AUSTIN (KXAN) — Austin City Council has nearly 80 items on its agenda Thursday. Here’s some of what we’re watching.

Parking requirements for bars: Approved

A resolution from City Council Member José Velásquez calls for eliminating certain parking lot restrictions for bars to “encourage alternative modes of transportation and reduce the incidence of drunk driving,” the resolution read.

The item passed at Austin City Council Thursday, with an amendment from Council Member Mackenzie Kelly to create a stakeholder review process. That component would collect feedback from several local bar and business groups on whether the city should change parking minimums, and if so, how to change them.

According to current building standards, properties that are at least 2,500 square feet must accommodate at least 25 drivers. Bars 10,000 square feet or more must have enough room for a minimum of 400 cars.

The new resolution would still require ADA parking options. The draft of the resolution states parking construction can cost businesses between $10,000 and $40,000 per space.

“Decreasing parking requirements for bars and restaurants could also encourage the growth of local businesses and increase economic activity in the City,” the proposal read.

Curtis Rogers, a member of the city’s Urban Transportation Commission, told KXAN prior to Thursday’s vote he hoped the initiative would combat impaired and drunk driving.

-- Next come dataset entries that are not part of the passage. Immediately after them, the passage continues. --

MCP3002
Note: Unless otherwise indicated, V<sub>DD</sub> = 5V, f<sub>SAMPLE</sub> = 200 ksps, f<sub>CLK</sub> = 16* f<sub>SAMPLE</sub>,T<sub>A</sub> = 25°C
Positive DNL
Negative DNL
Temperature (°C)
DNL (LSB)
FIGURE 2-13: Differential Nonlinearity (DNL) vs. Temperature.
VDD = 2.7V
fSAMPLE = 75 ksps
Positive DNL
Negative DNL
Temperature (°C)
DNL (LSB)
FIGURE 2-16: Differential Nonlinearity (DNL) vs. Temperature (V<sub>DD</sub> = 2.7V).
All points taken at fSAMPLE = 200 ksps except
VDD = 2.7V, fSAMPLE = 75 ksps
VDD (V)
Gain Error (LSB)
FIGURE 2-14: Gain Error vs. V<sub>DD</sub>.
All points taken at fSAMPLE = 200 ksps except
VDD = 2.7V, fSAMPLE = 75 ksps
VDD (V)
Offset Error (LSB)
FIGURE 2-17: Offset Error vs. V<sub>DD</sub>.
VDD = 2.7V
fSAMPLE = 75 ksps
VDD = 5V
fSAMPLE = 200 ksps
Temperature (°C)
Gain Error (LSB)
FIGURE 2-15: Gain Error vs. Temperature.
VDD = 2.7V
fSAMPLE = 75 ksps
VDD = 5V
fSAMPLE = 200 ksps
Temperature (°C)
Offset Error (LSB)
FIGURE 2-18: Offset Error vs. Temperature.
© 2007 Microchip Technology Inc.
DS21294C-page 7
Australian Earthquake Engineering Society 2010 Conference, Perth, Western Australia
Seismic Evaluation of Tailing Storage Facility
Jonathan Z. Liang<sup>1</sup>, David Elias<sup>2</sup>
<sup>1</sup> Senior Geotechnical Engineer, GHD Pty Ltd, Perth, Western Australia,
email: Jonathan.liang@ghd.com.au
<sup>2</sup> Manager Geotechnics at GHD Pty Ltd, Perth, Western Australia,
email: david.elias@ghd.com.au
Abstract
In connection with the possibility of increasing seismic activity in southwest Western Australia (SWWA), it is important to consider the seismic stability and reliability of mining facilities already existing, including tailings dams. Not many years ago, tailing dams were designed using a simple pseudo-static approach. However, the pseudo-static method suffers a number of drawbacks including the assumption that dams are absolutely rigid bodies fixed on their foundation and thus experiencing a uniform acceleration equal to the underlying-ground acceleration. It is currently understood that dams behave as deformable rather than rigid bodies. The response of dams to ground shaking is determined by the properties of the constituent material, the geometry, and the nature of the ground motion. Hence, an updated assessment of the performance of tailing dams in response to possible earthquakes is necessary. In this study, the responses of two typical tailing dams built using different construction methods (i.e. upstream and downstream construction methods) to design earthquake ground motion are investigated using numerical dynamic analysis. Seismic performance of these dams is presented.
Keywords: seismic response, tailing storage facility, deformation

“Having a parking requirement for bars encourages people to drive,” he said, adding: “Removing parking requirements doesn’t stop drunk driving, but it does help the situation.”

Read more on the proposal here.

AFD ladder trucks: Approved

After a KXAN report highlighting the need for new ladder trucks at the Austin Fire Department, Council Member Mackenzie Kelly put forward a resolution asking the city manager to look at what it would cost to staff a ladder truck the city purchased but hasn’t been able to put into service. She also asked him to look at buying and staffing one addition ladder truck.

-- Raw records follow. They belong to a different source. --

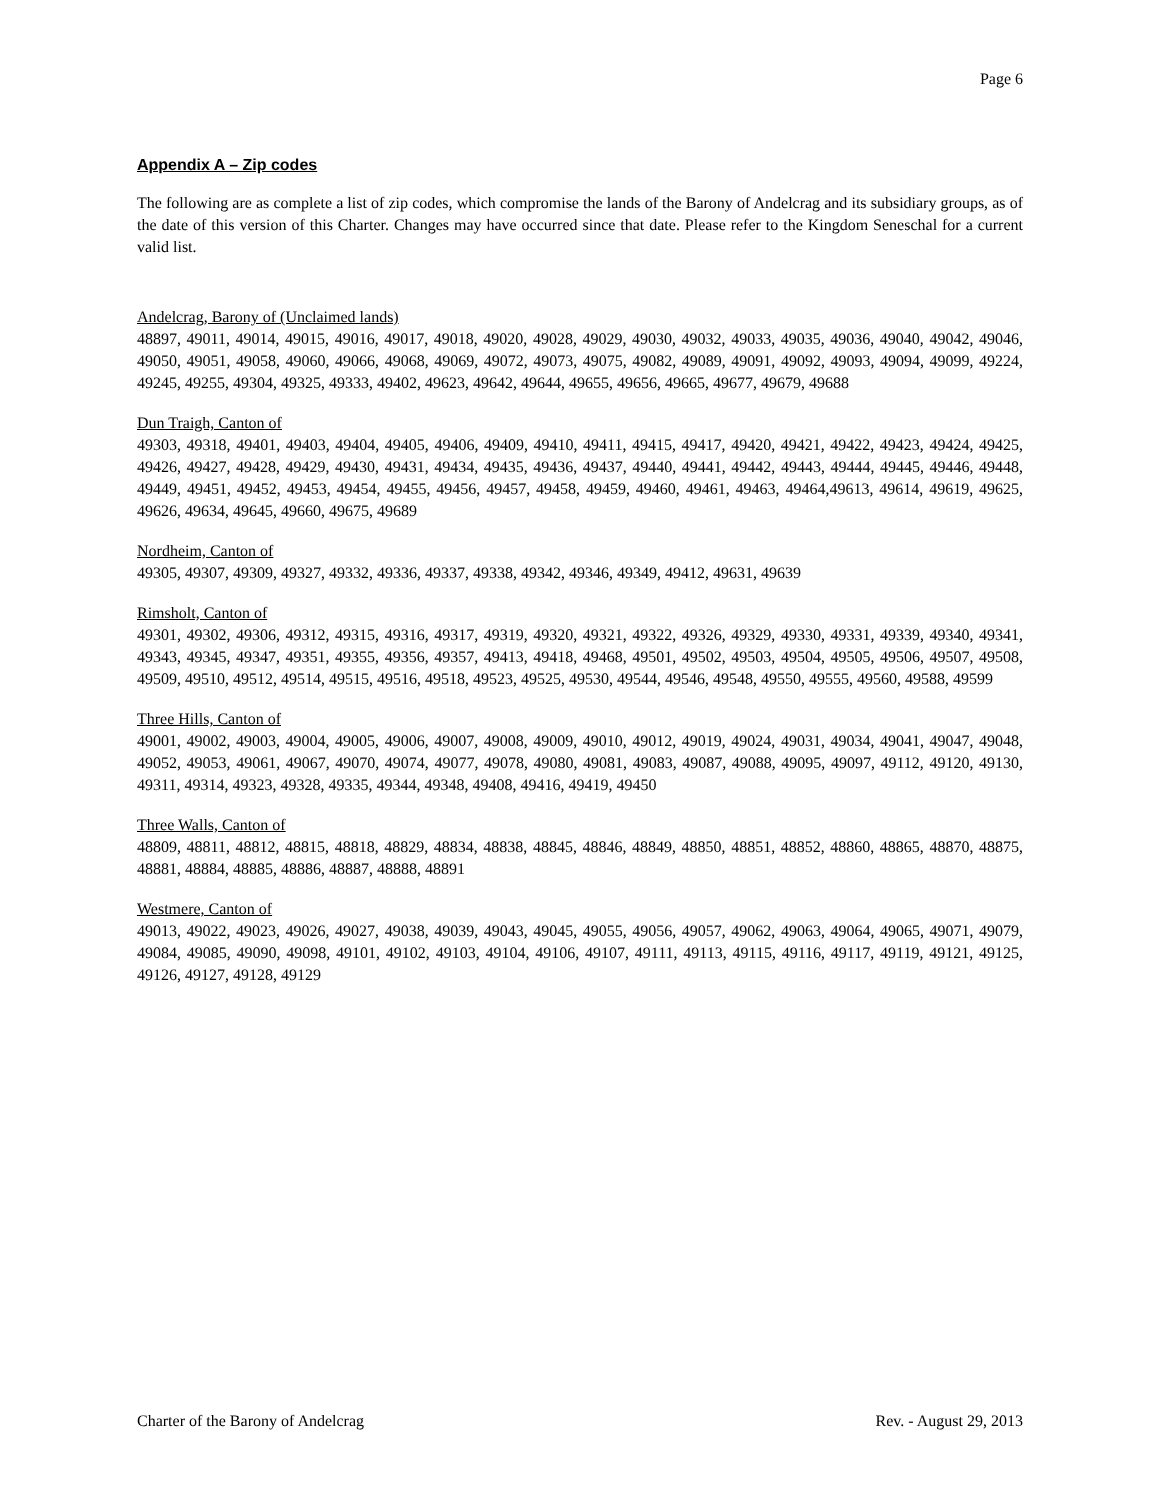Page 6
Appendix A – Zip codes
The following are as complete a list of zip codes, which compromise the lands of the Barony of Andelcrag and its subsidiary groups, as of the date of this version of this Charter. Changes may have occurred since that date. Please refer to the Kingdom Seneschal for a current valid list.
Andelcrag, Barony of (Unclaimed lands)
48897, 49011, 49014, 49015, 49016, 49017, 49018, 49020, 49028, 49029, 49030, 49032, 49033, 49035, 49036, 49040, 49042, 49046, 49050, 49051, 49058, 49060, 49066, 49068, 49069, 49072, 49073, 49075, 49082, 49089, 49091, 49092, 49093, 49094, 49099, 49224, 49245, 49255, 49304, 49325, 49333, 49402, 49623, 49642, 49644, 49655, 49656, 49665, 49677, 49679, 49688
Dun Traigh, Canton of
49303, 49318, 49401, 49403, 49404, 49405, 49406, 49409, 49410, 49411, 49415, 49417, 49420, 49421, 49422, 49423, 49424, 49425, 49426, 49427, 49428, 49429, 49430, 49431, 49434, 49435, 49436, 49437, 49440, 49441, 49442, 49443, 49444, 49445, 49446, 49448, 49449, 49451, 49452, 49453, 49454, 49455, 49456, 49457, 49458, 49459, 49460, 49461, 49463, 49464,49613, 49614, 49619, 49625, 49626, 49634, 49645, 49660, 49675, 49689
Nordheim, Canton of
49305, 49307, 49309, 49327, 49332, 49336, 49337, 49338, 49342, 49346, 49349, 49412, 49631, 49639
Rimsholt, Canton of
49301, 49302, 49306, 49312, 49315, 49316, 49317, 49319, 49320, 49321, 49322, 49326, 49329, 49330, 49331, 49339, 49340, 49341, 49343, 49345, 49347, 49351, 49355, 49356, 49357, 49413, 49418, 49468, 49501, 49502, 49503, 49504, 49505, 49506, 49507, 49508, 49509, 49510, 49512, 49514, 49515, 49516, 49518, 49523, 49525, 49530, 49544, 49546, 49548, 49550, 49555, 49560, 49588, 49599
Three Hills, Canton of
49001, 49002, 49003, 49004, 49005, 49006, 49007, 49008, 49009, 49010, 49012, 49019, 49024, 49031, 49034, 49041, 49047, 49048, 49052, 49053, 49061, 49067, 49070, 49074, 49077, 49078, 49080, 49081, 49083, 49087, 49088, 49095, 49097, 49112, 49120, 49130, 49311, 49314, 49323, 49328, 49335, 49344, 49348, 49408, 49416, 49419, 49450
Three Walls, Canton of
48809, 48811, 48812, 48815, 48818, 48829, 48834, 48838, 48845, 48846, 48849, 48850, 48851, 48852, 48860, 48865, 48870, 48875, 48881, 48884, 48885, 48886, 48887, 48888, 48891
Westmere, Canton of
49013, 49022, 49023, 49026, 49027, 49038, 49039, 49043, 49045, 49055, 49056, 49057, 49062, 49063, 49064, 49065, 49071, 49079, 49084, 49085, 49090, 49098, 49101, 49102, 49103, 49104, 49106, 49107, 49111, 49113, 49115, 49116, 49117, 49119, 49121, 49125, 49126, 49127, 49128, 49129
Charter of the Barony of Andelcrag Rev. - August 29, 2013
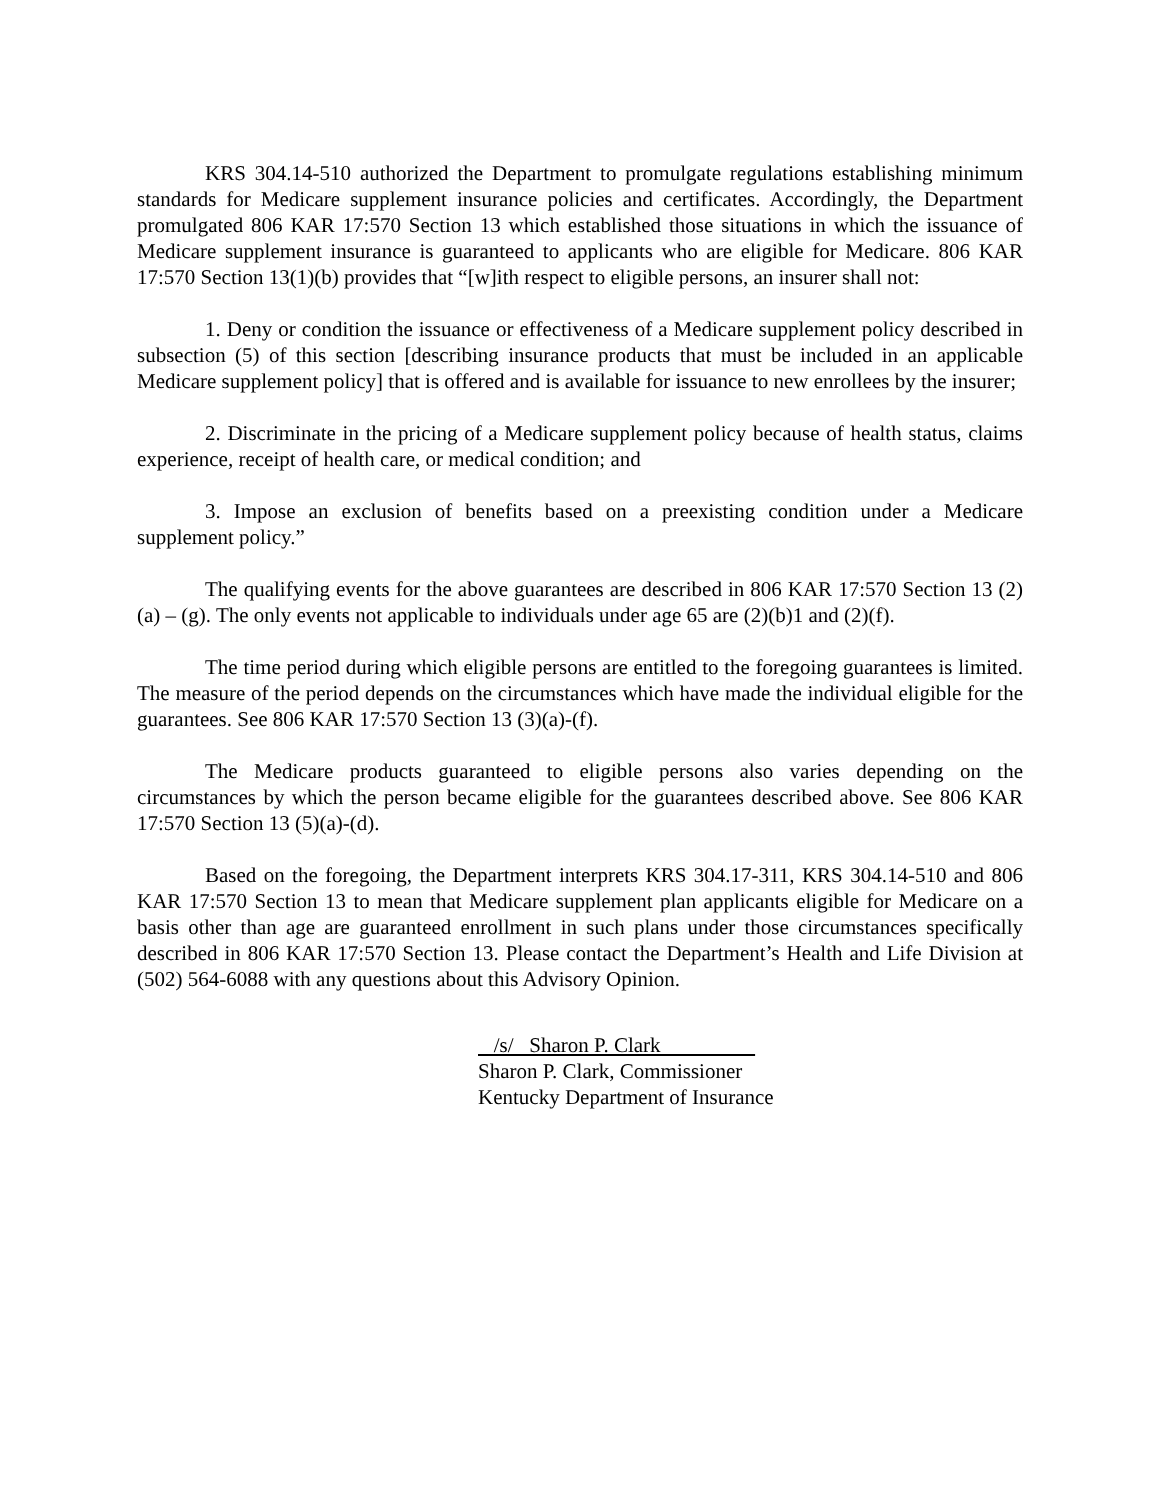KRS 304.14-510 authorized the Department to promulgate regulations establishing minimum standards for Medicare supplement insurance policies and certificates. Accordingly, the Department promulgated 806 KAR 17:570 Section 13 which established those situations in which the issuance of Medicare supplement insurance is guaranteed to applicants who are eligible for Medicare. 806 KAR 17:570 Section 13(1)(b) provides that “[w]ith respect to eligible persons, an insurer shall not:
1. Deny or condition the issuance or effectiveness of a Medicare supplement policy described in subsection (5) of this section [describing insurance products that must be included in an applicable Medicare supplement policy] that is offered and is available for issuance to new enrollees by the insurer;
2. Discriminate in the pricing of a Medicare supplement policy because of health status, claims experience, receipt of health care, or medical condition; and
3. Impose an exclusion of benefits based on a preexisting condition under a Medicare supplement policy.”
The qualifying events for the above guarantees are described in 806 KAR 17:570 Section 13 (2)(a) – (g). The only events not applicable to individuals under age 65 are (2)(b)1 and (2)(f).
The time period during which eligible persons are entitled to the foregoing guarantees is limited. The measure of the period depends on the circumstances which have made the individual eligible for the guarantees. See 806 KAR 17:570 Section 13 (3)(a)-(f).
The Medicare products guaranteed to eligible persons also varies depending on the circumstances by which the person became eligible for the guarantees described above. See 806 KAR 17:570 Section 13 (5)(a)-(d).
Based on the foregoing, the Department interprets KRS 304.17-311, KRS 304.14-510 and 806 KAR 17:570 Section 13 to mean that Medicare supplement plan applicants eligible for Medicare on a basis other than age are guaranteed enrollment in such plans under those circumstances specifically described in 806 KAR 17:570 Section 13. Please contact the Department’s Health and Life Division at (502) 564-6088 with any questions about this Advisory Opinion.
/s/ Sharon P. Clark
Sharon P. Clark, Commissioner
Kentucky Department of Insurance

That item passed during council’s meeting Thursday.

“We haven’t had a ladder put in service in the Austin Fire Department since 1995,” Austin Firefighter Association President Bob Nicks explained. The inability to staff ladders also impacted the expansion of AFD’s wildfire division, KXAN previously reported.

The resolution also asks the city manager to look at response times, staffing gaps and repairs needed at stations. Kelly asked the city manager to report back to the public safety committee no later than July.

Narcan to high need areas: Approved

Another resolution from Kelly would get naloxone, better known as the brand name Narcan, to organizations and businesses located in hotspots of opioid overdoses. It would also include training on how to use the overdose reversal medication.

Austin City Council approved the item Thursday. The proposal will provide funding for Austin-Travis County Emergency Management Services (ATCEMS) who would hand out the naloxone kits.

Kelly said the Sunset Valley and Riverside zip codes were ones that would be targeted. The city will use data to figure out which businesses and organizations get the kits, she said.

Read more here.

Mental health diversion center: Approved

Council members will discuss how much of a stake the city will have in Travis County’s plan to build a mental health and substance use diversion center Thursday.

“I think it’s important to make sure that we play a role in this, and making sure that we’re able to put forward whatever resources that are needed to make this diversion center a reality,” Council Member Zohaib “Zo” Qadri said. He brought the resolution forward.

Students at the LBJ School of Public Affairs calculated an estimate of how much the facility would cost, according to the report. To build a 32-bed diversion center at just over 30,000 square feet, it would cost the county roughly $30 million to create the facility, and roughly $5 million a year to operate.

While the specific details of who is eligible for the diversion center haven’t been hemmed out yet, the goal is to provide non-violent offenders with a mental health or substance use disorder treatment instead of allowing them to cycle through the criminal justice system time and time again.

Read the full report here.

Rainey Street safety

Austin city leaders are working toward creating an interim pedestrian safety plan for the Rainey Street Historic District, following council action taken Thursday.

Austin City Council approved the resolution directing Interim City Manager Jesús Garza to “explore the capacity for Park Rangers to patrol and have EMS stationed at the Rainey Street Trailhead.” Following council action Thursday, Garza is expected to present an initial report to the body by April 20.

This comes after city officials have documented five late or overnight drownings near Rainey Street. Austin Police have said no foul play is suspected in these cases, but Council Member Zo Qadri said work remains to improve public safety in the entertainment district.

In addition to city-led safety improvements, Garza said he would also work with the Texas Alcohol and Beverage Commission to help develop “additional strategies for curbing overserving alcohol,” per documents.

Read the full report here.

Project Connect anti-displacement funding: Approved

Austin City Council is set to approve $75 million in anti-displacement funding to be used throughout the next three fiscal years. The funds come from $300 million allocated to help fight displacement efforts caused by construction of the Project Connect mass transit system.

Funds uses include financing land acquisition, creating affordable housing, and funding rental and legal assistance programs. All funds will be used within a one-mile boundary of Project Connect, referred to in council documents as “areas vulnerable to displacement.”